The second chapter focuses on nightmarish images. The nightmarish image wants to “find its true sense of being which exists below its storm and fury.” Furthermore, “by keeping us off balance and uprooting us from our complacency, they juice the vital forces of our imagination.”

In the next chapter we are invited to apply living images to life’s major challenges. The first section is on addiction images and how they express extremely repetitive behavior. There are different steps to engage all images and be engaged by them. For addiction images one of those steps is to “Take Action.” There is another section on how a couple could benefit from doing dreamwork. One of the steps is to “focus on the dream archetype of Lover…” It made me wonder if inviting other dream archetypes would be helpful for other kinds of relationships.

This is followed by a section on workplace and vocation. The workplace is seen as a dream. Dream Tending “sees dream images of money as related to the flow of a company’s vital energy.” That may be too restrictive. There are other flows in a corporation: ideas, information, etc. As for the section on Finding Vocation my only regret is that it is only three pages long. In our difficult economic times and at a time where many of us are questioning their presence in bloodless institutions this is an unfortunate oversight.

The fourth chapter is on the World’s Dream. It starts with an interesting distinction between “solar consciousness” and “lunar consciousness.” The latter “includes all the marginalized parts of ourselves that are so necessary to our health and to the health of the world.” It is through lunar consciousness that the inner and outside worlds interplay. It includes both dreams and the dreaming mind. As Stephen reminds us, “dream images are not representations of our personal nature only, but are also informed by the subjective inner natures of the things and the creatures out there in the world.” So, “… the deepest answer to the question, ‘Who is dreaming?’ is ‘It is the multi-dimensional world who is dreaming’.” What “informed” means is not too clear. Stephen refers to Jung’s notion of the psychoid nature of the archetype. There is quite a leap here from the outer world informing our dreams to the multi-dimensional world itself dreaming.

This is followed a discussion on dream landscape images (the “dreamscape”) which are the doorway to the World’s Dream (we pay too much attention to characters). If our dreams come from the World Dream, if they have meaning then it is our chance to take action “on behalf of dreams in the world.”

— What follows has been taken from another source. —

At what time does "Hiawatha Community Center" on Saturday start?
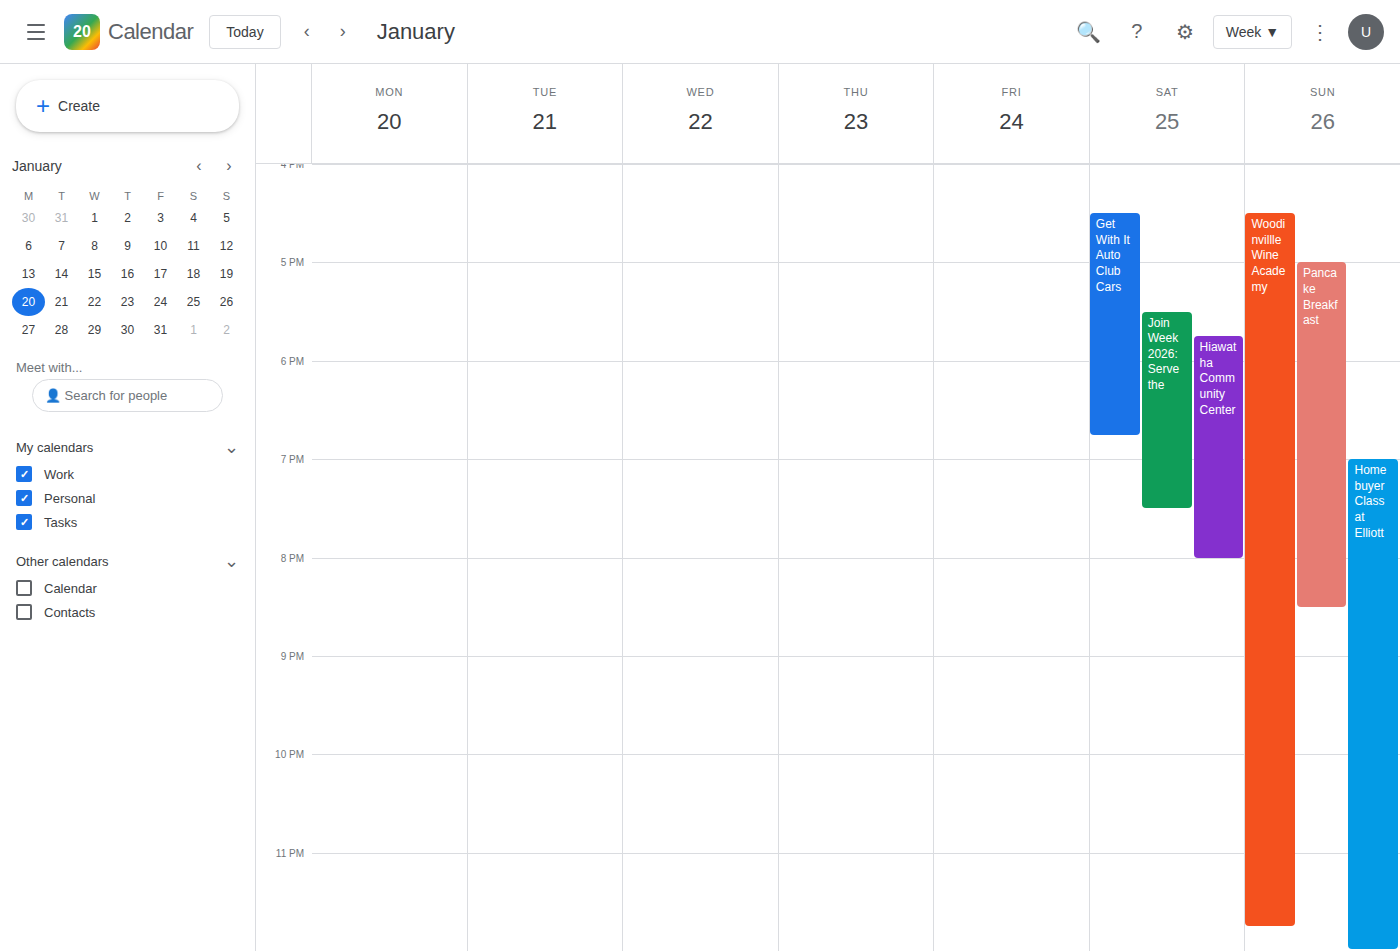
5:45 PM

The fifth chapter shows how dreams point to possible diseases and their remedy (in addition to existing allopathic medicine). In fact, “the dream images linked to our bodily disorders are themselves often out of order, broken, malignant, or damages in some way.” Stephen gives the example of “the image of a rusted gate creaking in the wind may symbolize my hurting elbow.” I got a little lost here. Does this means that we have to look in our dreams for anything that is not working and see if there is a bodily counterpart that might relate to it? He suggests that it is paramount to treat the wounded image.

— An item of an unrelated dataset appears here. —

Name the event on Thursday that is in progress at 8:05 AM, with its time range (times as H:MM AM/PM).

The sixth chapter is the most original one. It focuses on the practice of the Dream Council. It is not a get-together to discuss dream images but a way to bring various dream images in a free assembly where images can interact with each other. This is where we “bring [one’s] concerns, problems, bad feelings and questions before the council.” It is a utilitarian vision that goes somewhat against what was said earlier. Stephen reminds us that, “once we open dialogue with dream figures, Jung asserts, we have personal responsibility to continue the interaction.”

Notwithstanding small reservations Dream Tending is an instructive, practical and powerful guide for those of us who want to engage and nurture this dialogue.

Alain Bédard


Alain Bédard is a Project Manager in the Information Technology department of a large corporation in Montreal. Quite literally the reading of Anthony Storr’s The Essential Jung in 1987 changed his life. He obtained his M.A. in Clinical Psychology at Pacifica in 2003. Alain is entertaining the idea of moving on to a private practice in psychotherapy.